| Given passage |
= = = = = = =

Drawing from surrealism, the grotesque, and even horror, Callista Buchen’s Look Look Look explores how alien one’s own body—one’s own self—becomes through pregnancy, childbirth, and motherhood. In these prose poems, Buchen’s mother-speaker “build[s] and dissolve[s],” is both “double and half.” The line between self and other, the line between construction and deconstruction, and “[t]he line between making and being made” have never felt so thin, so permeable. This is a profound book of poems.

—Maggie Smith

In this ravishingly honest collection of prose poems, Callista Buchen look look looks at every facet of mothering, from child loss to childbirth, from loss of self and alienation from the body to a hard-won and completely unsentimental empowerment—mother as process; “mother as birthplace, where woman becomes location.” The poems are often dimly lit as a diorama or a womb. They embrace pregnancy’s darkness, the monstrous cleaving of the birthing body, the milky flood of nursing, and the complex grief of the self that is estranged in the making of another human being. The poems have the rhythm and image-centeredness of ritual; even the book’s title is a trinity, suggesting the multifocality of women’s experience and functioning as an entreaty for the reader to look, please. When the speaker comes into her authority it arrives less with triumph than with danger: “There isn’t a dam you can build that I can’t break. Charisma, chiasma, power. See what I will do.” This is a book about mothering like no book about mothering that has ever been mothered forth.

—Diane Seuss

A mother is full of cracks, this vessel. Everywhere tears, everywhere salt, writes Callista Buchen’s in her stunning debut collection, Look, Look, Look. In these poems, Buchen does not look away from motherhood, body, or loss—but stares directly in its eyes. These stirring poems radiate both the beauty and burn of being a mother, two selves of a woman—they meditate, Your body is not your own. Look Look Look brings us, birthed and swaddled, the poems we need in the world right now. This incredible collection is fed by an honesty and a fierceness mothers and women know deep inside them—I am so dangerous. I cannot remember the last time I finished a collection and wanted to return to the start to read it again—but this is that book. I will return to these poems for years. I cannot recommend this book enough.

—Kelli Russell Agodon
Poetry. In THE BLOODY PLANET, Callista Buchen calls out to the geographies of the solar system, considering the local and the grand, the Earth-bound and beyond.

= = = = = = =

| What you will do |
A - Write out the book blurbs between "Drawing from surrealism, the" and "book of poems.", inclusive.
B - According to the book blurbs, which three things does Look Look Look draw from?
The rows have no connection to the book blurbs.

= = = = = = =

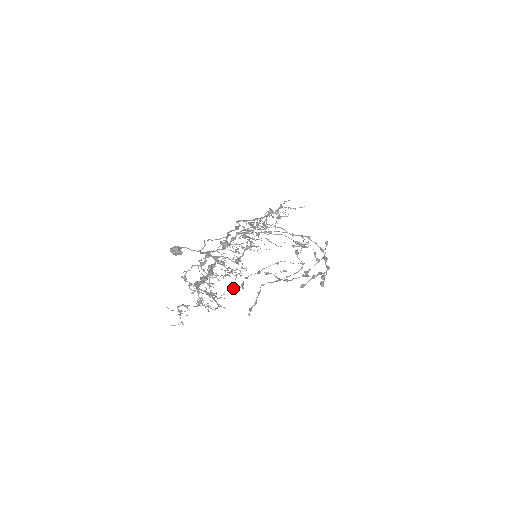
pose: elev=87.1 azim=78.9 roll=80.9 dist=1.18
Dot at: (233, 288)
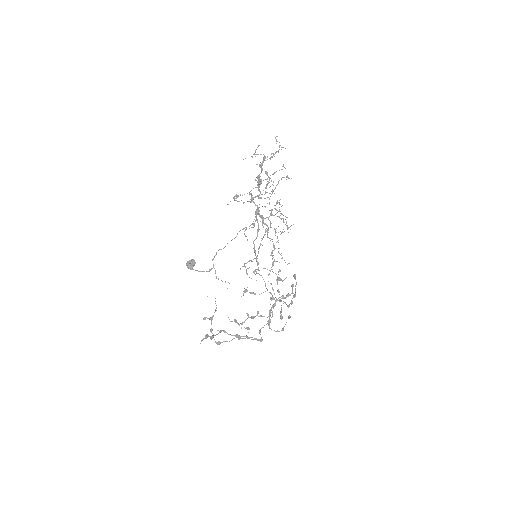
Dot at: occluded
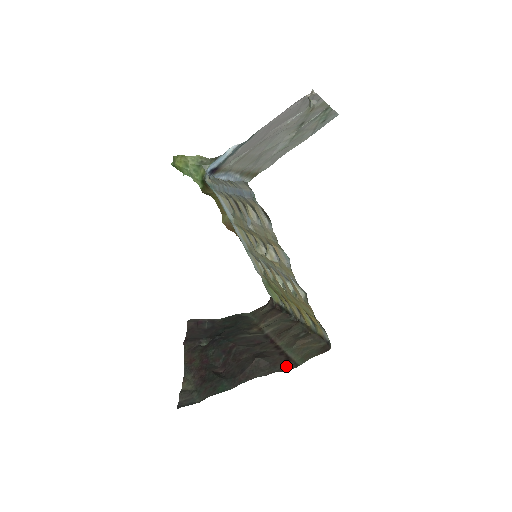
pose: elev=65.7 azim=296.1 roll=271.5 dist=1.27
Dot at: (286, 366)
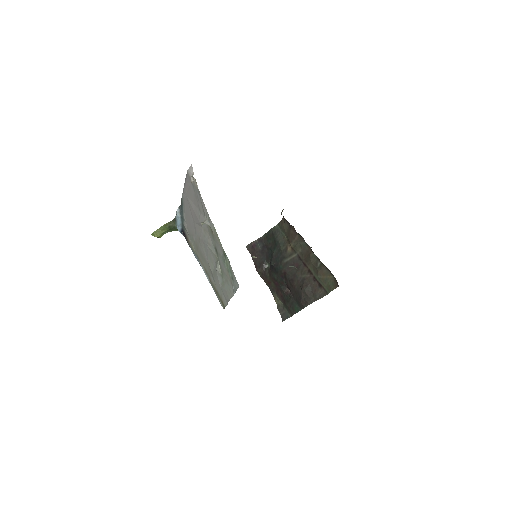
Dot at: (321, 293)
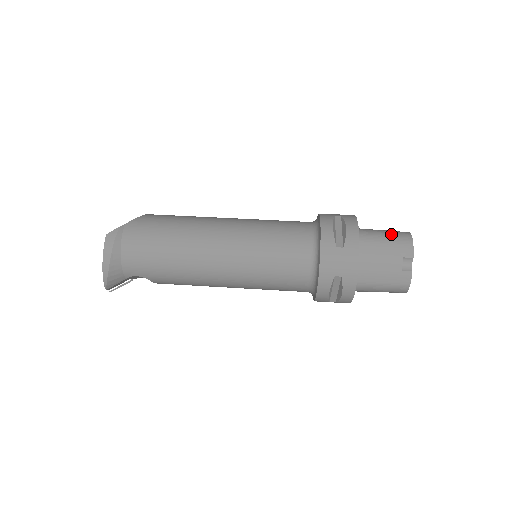
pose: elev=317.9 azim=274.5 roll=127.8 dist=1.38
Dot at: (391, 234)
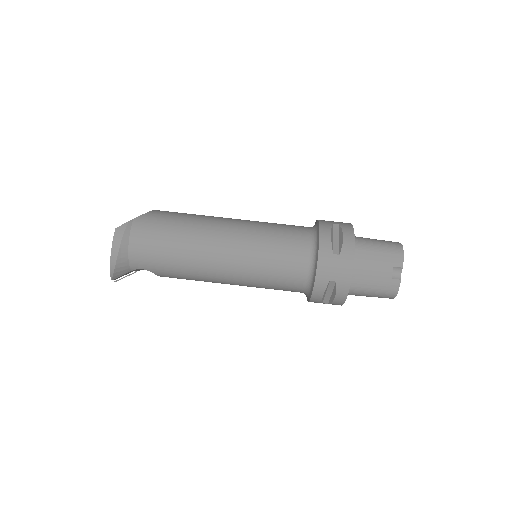
Dot at: (384, 244)
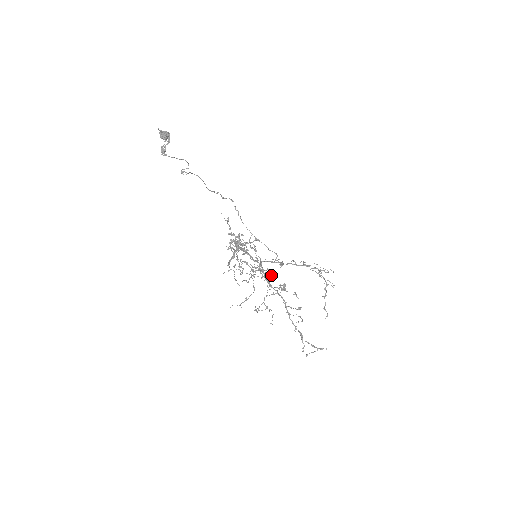
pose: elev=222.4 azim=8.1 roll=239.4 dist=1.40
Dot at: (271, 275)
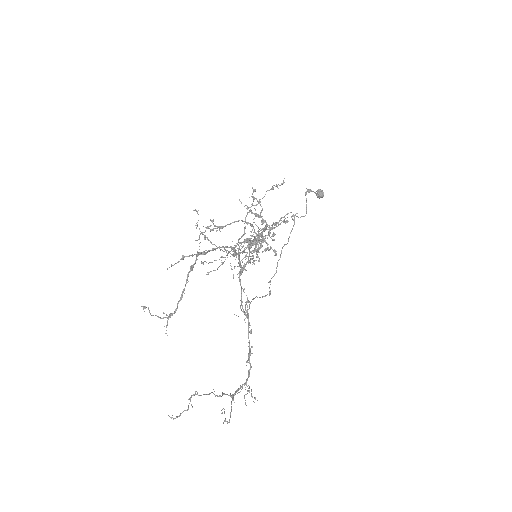
Dot at: (256, 245)
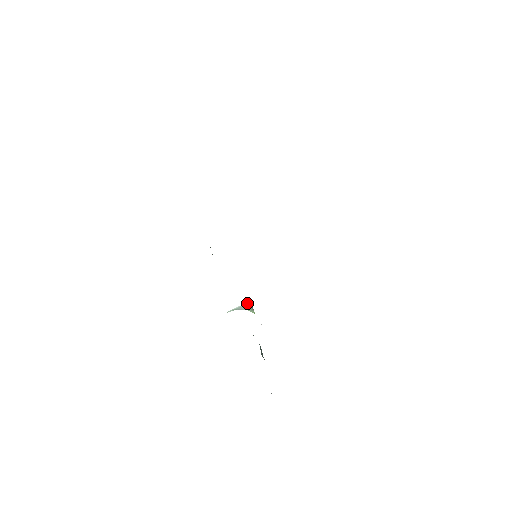
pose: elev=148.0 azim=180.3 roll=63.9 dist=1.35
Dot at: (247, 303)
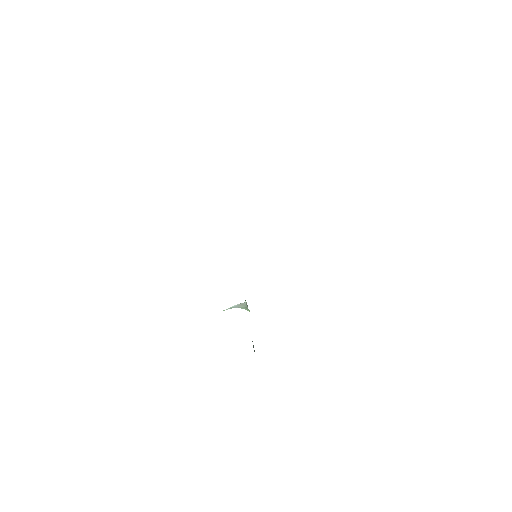
Dot at: occluded
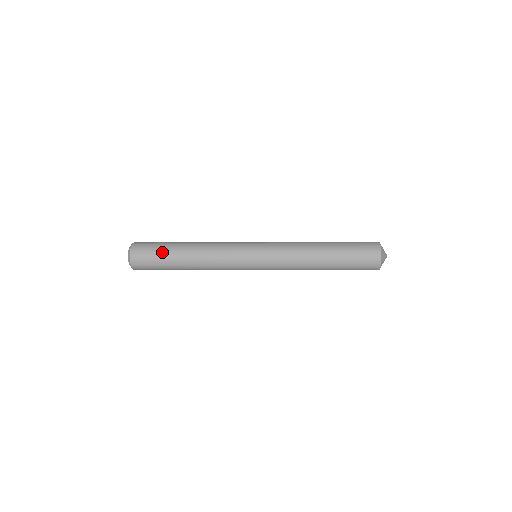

= = = = = = =

| Answers in order |
A -
Drawing from surrealism, the grotesque, and even horror, Callista Buchen’s Look Look Look explores how alien one’s own body—one’s own self—becomes through pregnancy, childbirth, and motherhood. In these prose poems, Buchen’s mother-speaker “build[s] and dissolve[s],” is both “double and half.” The line between self and other, the line between construction and deconstruction, and “[t]he line between making and being made” have never felt so thin, so permeable. This is a profound book of poems.

B - Surrealism, the grotesque, and horror.